Task directions: For each row, turn its text into a numbered list with one line per item, and leave out any blank lines.

Working data:
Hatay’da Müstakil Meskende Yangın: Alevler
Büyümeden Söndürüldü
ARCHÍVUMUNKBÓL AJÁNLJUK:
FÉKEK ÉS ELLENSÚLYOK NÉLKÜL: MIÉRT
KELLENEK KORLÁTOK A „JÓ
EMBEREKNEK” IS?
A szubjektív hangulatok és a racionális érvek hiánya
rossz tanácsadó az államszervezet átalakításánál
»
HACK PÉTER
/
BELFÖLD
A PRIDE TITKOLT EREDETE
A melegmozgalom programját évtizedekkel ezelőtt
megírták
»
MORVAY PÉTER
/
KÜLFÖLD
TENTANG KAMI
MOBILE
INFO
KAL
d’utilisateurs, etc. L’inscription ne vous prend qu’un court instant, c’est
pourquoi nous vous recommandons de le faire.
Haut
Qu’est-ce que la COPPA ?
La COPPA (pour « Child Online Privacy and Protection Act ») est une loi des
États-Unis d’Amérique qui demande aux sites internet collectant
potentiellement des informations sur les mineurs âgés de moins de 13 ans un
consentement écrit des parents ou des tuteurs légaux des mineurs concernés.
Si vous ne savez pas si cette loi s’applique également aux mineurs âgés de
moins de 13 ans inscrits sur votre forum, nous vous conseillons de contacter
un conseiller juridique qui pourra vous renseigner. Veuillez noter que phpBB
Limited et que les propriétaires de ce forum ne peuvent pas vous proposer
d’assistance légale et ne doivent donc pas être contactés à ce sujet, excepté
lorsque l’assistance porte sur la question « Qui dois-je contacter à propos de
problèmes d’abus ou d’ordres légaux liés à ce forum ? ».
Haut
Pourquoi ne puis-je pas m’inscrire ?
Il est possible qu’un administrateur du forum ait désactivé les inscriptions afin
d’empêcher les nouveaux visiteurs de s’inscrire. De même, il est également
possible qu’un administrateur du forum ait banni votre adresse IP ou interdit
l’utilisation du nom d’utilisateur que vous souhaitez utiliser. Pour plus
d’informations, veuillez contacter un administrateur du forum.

Solution for this exercise:
1. Hatay’da Müstakil Meskende Yangın: Alevler
2. Büyümeden Söndürüldü
3. ARCHÍVUMUNKBÓL AJÁNLJUK:
4. FÉKEK ÉS ELLENSÚLYOK NÉLKÜL: MIÉRT
5. KELLENEK KORLÁTOK A „JÓ
6. EMBEREKNEK” IS?
7. A szubjektív hangulatok és a racionális érvek hiánya
8. rossz tanácsadó az államszervezet átalakításánál
9. »
10. HACK PÉTER
11. /
12. BELFÖLD
13. A PRIDE TITKOLT EREDETE
14. A melegmozgalom programját évtizedekkel ezelőtt
15. megírták
16. »
17. MORVAY PÉTER
18. /
19. KÜLFÖLD
20. TENTANG KAMI
21. MOBILE
22. INFO
23. KAL
24. d’utilisateurs, etc. L’inscription ne vous prend qu’un court instant, c’est
25. pourquoi nous vous recommandons de le faire.
26. Haut
27. Qu’est-ce que la COPPA ?
28. La COPPA (pour « Child Online Privacy and Protection Act ») est une loi des
29. États-Unis d’Amérique qui demande aux sites internet collectant
30. potentiellement des informations sur les mineurs âgés de moins de 13 ans un
31. consentement écrit des parents ou des tuteurs légaux des mineurs concernés.
32. Si vous ne savez pas si cette loi s’applique également aux mineurs âgés de
33. moins de 13 ans inscrits sur votre forum, nous vous conseillons de contacter
34. un conseiller juridique qui pourra vous renseigner. Veuillez noter que phpBB
35. Limited et que les propriétaires de ce forum ne peuvent pas vous proposer
36. d’assistance légale et ne doivent donc pas être contactés à ce sujet, excepté
37. lorsque l’assistance porte sur la question « Qui dois-je contacter à propos de
38. problèmes d’abus ou d’ordres légaux liés à ce forum ? ».
39. Haut
40. Pourquoi ne puis-je pas m’inscrire ?
41. Il est possible qu’un administrateur du forum ait désactivé les inscriptions afin
42. d’empêcher les nouveaux visiteurs de s’inscrire. De même, il est également
43. possible qu’un administrateur du forum ait banni votre adresse IP ou interdit
44. l’utilisation du nom d’utilisateur que vous souhaitez utiliser. Pour plus
45. d’informations, veuillez contacter un administrateur du forum.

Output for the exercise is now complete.